We all need sleep and if you are having problems, Dr Guy’s advice is to keep a sleep diary because we all need different amounts of sleep. It’s a good tool to start with to assess how much sleep you are getting. If you need to go to a doctor with sleep issues it’s good to have a record of what’s going on.

Why do people need different amount sleep? This is very much a hereditary, genetic factor.

Over tiredness, causes sleep to become fractious, we become tired but wired. The more tired we are the more we struggle, the less we sleep, the more emotional we get. We end up stuck in a vicious circle and we need to learn how to exit it.

The clocks have gone forward an hour, which can cause sleep problems. We all have internal body clocks so when the time changes, that disrupts the body clock and disrupts the sleep pattern. The body clock is kept on time by the rise and fall of the sun so from 9pm you want to be telling your brain that you are heading for sleep.

A new survey shows the UK is generally lacking sleep. So what can we do to overcome the problem?

Simple things like keeping your room dark as possible. It’s your cave and should be dark, and quiet, comfortable, cool, smell right, uncluttered and feels right. But, don’t obsess about it. You don’t need a sound proofed room. Eye masks help to darken rooms and as long as they’re comfortable are fine to wear. Ear plugs are useful, but it’s not good to become reliant, as they can become an unhelpful prop.

Night time routine, you should start to fade away. Phones off, no TV, leave it all downstairs. Our Infographic How Technology Affects Sleep gives information about this.

If ask a normal sleeper what they do to sleep they say nothing but if you ask an insomniac they give you a list as long as their arm. That’s simply because as you get desperate for sleep you struggle and strive to get it and that keeps you awake more.

Dr Guy took questions from the audience which are summarised below and in the order they were asked on the radio show.

Why do we wake up at the same time every night? We sleep in cycles 1-1 ½ hour long, this comes from our evolutionary past. We taught ourselves to wake in short blocks to check for danger/animals so in a typical 8 hour night we wake up 4 times.

Are afternoon naps good for us? If you nap for too long you steal your drive to sleep for the night to come. A 20 minute power nap before 3pm can be really good for you.
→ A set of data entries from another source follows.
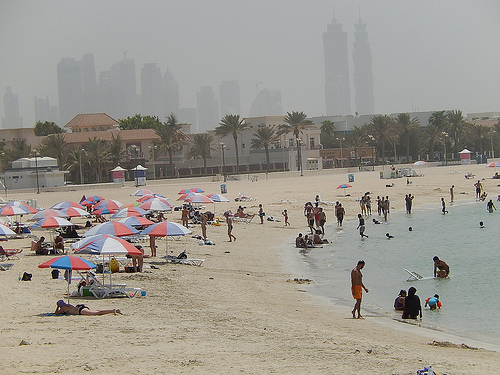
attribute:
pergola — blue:
[126, 157, 156, 188]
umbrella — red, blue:
[56, 236, 163, 296]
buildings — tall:
[24, 39, 288, 139]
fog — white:
[1, 8, 493, 115]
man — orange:
[347, 260, 369, 315]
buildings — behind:
[15, 12, 433, 118]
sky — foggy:
[0, 1, 497, 130]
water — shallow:
[303, 190, 498, 336]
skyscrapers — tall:
[321, 7, 376, 117]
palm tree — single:
[217, 115, 259, 157]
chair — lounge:
[397, 266, 449, 289]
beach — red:
[93, 164, 426, 372]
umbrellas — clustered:
[4, 194, 211, 280]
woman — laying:
[53, 300, 123, 316]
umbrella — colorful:
[35, 252, 100, 296]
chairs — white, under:
[67, 266, 153, 323]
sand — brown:
[235, 226, 260, 349]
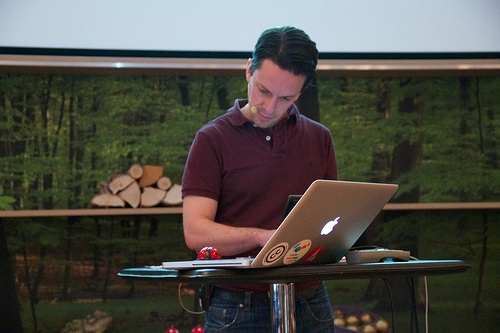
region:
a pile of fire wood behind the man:
[91, 163, 182, 208]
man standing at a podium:
[183, 26, 333, 331]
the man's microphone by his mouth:
[248, 91, 258, 115]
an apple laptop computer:
[162, 178, 397, 270]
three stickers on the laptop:
[265, 240, 322, 265]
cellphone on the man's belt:
[196, 279, 213, 310]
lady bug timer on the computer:
[194, 247, 221, 259]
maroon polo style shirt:
[182, 98, 336, 283]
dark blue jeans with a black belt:
[202, 289, 328, 331]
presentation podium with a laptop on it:
[123, 257, 468, 329]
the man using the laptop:
[178, 27, 358, 272]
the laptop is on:
[150, 177, 407, 284]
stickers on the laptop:
[272, 236, 320, 267]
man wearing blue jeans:
[203, 281, 319, 331]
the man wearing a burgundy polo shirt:
[207, 102, 334, 258]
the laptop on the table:
[161, 183, 409, 270]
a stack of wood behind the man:
[78, 165, 194, 213]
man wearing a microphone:
[240, 57, 258, 130]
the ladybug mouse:
[192, 238, 217, 257]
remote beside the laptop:
[340, 240, 420, 266]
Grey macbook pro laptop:
[258, 147, 392, 273]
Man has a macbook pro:
[155, 166, 390, 278]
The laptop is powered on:
[147, 175, 389, 280]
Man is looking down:
[232, 25, 325, 127]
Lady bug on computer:
[192, 236, 227, 264]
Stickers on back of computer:
[245, 224, 337, 269]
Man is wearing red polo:
[187, 90, 339, 222]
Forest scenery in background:
[5, 70, 498, 324]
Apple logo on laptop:
[315, 207, 345, 244]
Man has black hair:
[246, 17, 331, 91]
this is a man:
[198, 25, 339, 178]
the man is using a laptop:
[205, 23, 327, 168]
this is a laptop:
[280, 168, 395, 242]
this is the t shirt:
[225, 129, 295, 184]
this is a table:
[260, 267, 285, 284]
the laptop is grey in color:
[303, 178, 353, 206]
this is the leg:
[270, 284, 295, 328]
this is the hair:
[280, 28, 312, 65]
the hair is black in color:
[285, 28, 313, 67]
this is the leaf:
[44, 85, 132, 142]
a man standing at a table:
[127, 22, 380, 297]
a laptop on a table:
[161, 174, 388, 301]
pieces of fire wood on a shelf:
[78, 150, 171, 221]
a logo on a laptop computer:
[312, 195, 353, 244]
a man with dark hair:
[254, 26, 341, 78]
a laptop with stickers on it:
[262, 234, 357, 266]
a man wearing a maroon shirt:
[199, 80, 325, 214]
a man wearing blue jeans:
[215, 289, 345, 323]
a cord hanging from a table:
[410, 267, 437, 331]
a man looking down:
[235, 29, 316, 193]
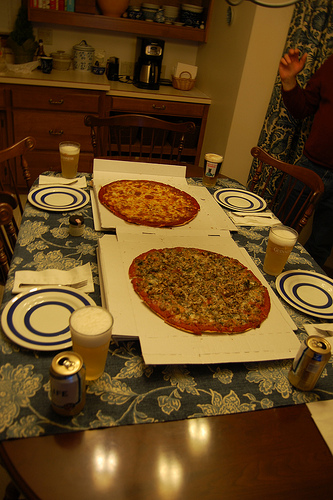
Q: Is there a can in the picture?
A: Yes, there is a can.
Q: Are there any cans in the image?
A: Yes, there is a can.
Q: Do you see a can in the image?
A: Yes, there is a can.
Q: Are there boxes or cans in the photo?
A: Yes, there is a can.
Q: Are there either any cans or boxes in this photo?
A: Yes, there is a can.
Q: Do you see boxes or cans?
A: Yes, there is a can.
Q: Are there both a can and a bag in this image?
A: No, there is a can but no bags.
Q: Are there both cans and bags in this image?
A: No, there is a can but no bags.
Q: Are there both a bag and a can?
A: No, there is a can but no bags.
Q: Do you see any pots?
A: No, there are no pots.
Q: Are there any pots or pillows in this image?
A: No, there are no pots or pillows.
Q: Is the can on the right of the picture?
A: No, the can is on the left of the image.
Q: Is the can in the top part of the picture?
A: No, the can is in the bottom of the image.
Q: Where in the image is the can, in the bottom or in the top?
A: The can is in the bottom of the image.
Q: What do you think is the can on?
A: The can is on the table.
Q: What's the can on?
A: The can is on the table.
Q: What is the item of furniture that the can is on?
A: The piece of furniture is a table.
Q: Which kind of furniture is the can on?
A: The can is on the table.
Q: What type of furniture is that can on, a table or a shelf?
A: The can is on a table.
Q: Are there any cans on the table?
A: Yes, there is a can on the table.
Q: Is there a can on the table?
A: Yes, there is a can on the table.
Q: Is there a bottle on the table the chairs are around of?
A: No, there is a can on the table.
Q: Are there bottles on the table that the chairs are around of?
A: No, there is a can on the table.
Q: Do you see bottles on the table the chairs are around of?
A: No, there is a can on the table.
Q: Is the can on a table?
A: Yes, the can is on a table.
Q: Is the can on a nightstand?
A: No, the can is on a table.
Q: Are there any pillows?
A: No, there are no pillows.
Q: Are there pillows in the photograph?
A: No, there are no pillows.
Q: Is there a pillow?
A: No, there are no pillows.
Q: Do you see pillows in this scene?
A: No, there are no pillows.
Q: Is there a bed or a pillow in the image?
A: No, there are no pillows or beds.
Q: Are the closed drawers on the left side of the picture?
A: Yes, the drawers are on the left of the image.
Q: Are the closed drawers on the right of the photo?
A: No, the drawers are on the left of the image.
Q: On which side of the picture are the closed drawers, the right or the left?
A: The drawers are on the left of the image.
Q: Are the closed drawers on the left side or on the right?
A: The drawers are on the left of the image.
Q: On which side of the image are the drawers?
A: The drawers are on the left of the image.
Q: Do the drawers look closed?
A: Yes, the drawers are closed.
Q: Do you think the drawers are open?
A: No, the drawers are closed.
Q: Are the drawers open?
A: No, the drawers are closed.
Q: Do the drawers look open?
A: No, the drawers are closed.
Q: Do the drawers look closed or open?
A: The drawers are closed.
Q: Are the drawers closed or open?
A: The drawers are closed.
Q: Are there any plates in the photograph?
A: Yes, there is a plate.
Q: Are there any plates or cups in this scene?
A: Yes, there is a plate.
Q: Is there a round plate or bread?
A: Yes, there is a round plate.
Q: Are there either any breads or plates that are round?
A: Yes, the plate is round.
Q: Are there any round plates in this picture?
A: Yes, there is a round plate.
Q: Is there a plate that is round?
A: Yes, there is a plate that is round.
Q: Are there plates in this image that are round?
A: Yes, there is a plate that is round.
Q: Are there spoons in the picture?
A: No, there are no spoons.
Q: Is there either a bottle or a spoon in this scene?
A: No, there are no spoons or bottles.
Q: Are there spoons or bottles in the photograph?
A: No, there are no spoons or bottles.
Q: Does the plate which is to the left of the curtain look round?
A: Yes, the plate is round.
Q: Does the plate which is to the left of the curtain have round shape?
A: Yes, the plate is round.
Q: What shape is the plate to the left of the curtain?
A: The plate is round.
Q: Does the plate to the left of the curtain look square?
A: No, the plate is round.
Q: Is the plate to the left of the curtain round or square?
A: The plate is round.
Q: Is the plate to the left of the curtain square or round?
A: The plate is round.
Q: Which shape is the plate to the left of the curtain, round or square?
A: The plate is round.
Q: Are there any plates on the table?
A: Yes, there is a plate on the table.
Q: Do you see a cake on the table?
A: No, there is a plate on the table.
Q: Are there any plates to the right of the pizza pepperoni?
A: Yes, there is a plate to the right of the pepperoni.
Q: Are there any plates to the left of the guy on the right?
A: Yes, there is a plate to the left of the guy.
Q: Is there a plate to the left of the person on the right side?
A: Yes, there is a plate to the left of the guy.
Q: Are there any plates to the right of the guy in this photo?
A: No, the plate is to the left of the guy.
Does counting backwards or counting sheep help? This depends on individuals, however distraction techniques can help.

Food and drink before you go to sleep. Leave a couple of hours between eating and sleeping.  Alcohol takes 1 hour to metabolise one unit of alcohol. Alcohol disturbs sleep by inhibiting our ability to get into rem sleep. It makes us hot and increases our heart rate. Having a gentle wind down is the recipe for the best sleep.

Worries, worried about exams, worried people. Worry is the big stealer of sleep. Being mindfulness helps to come into the present moment. For example think about the feel of the duvet touching your toes and learn to have a relaxed relationship with your worries, don’t fight them.

And of course, a comfortable bed is sure to help.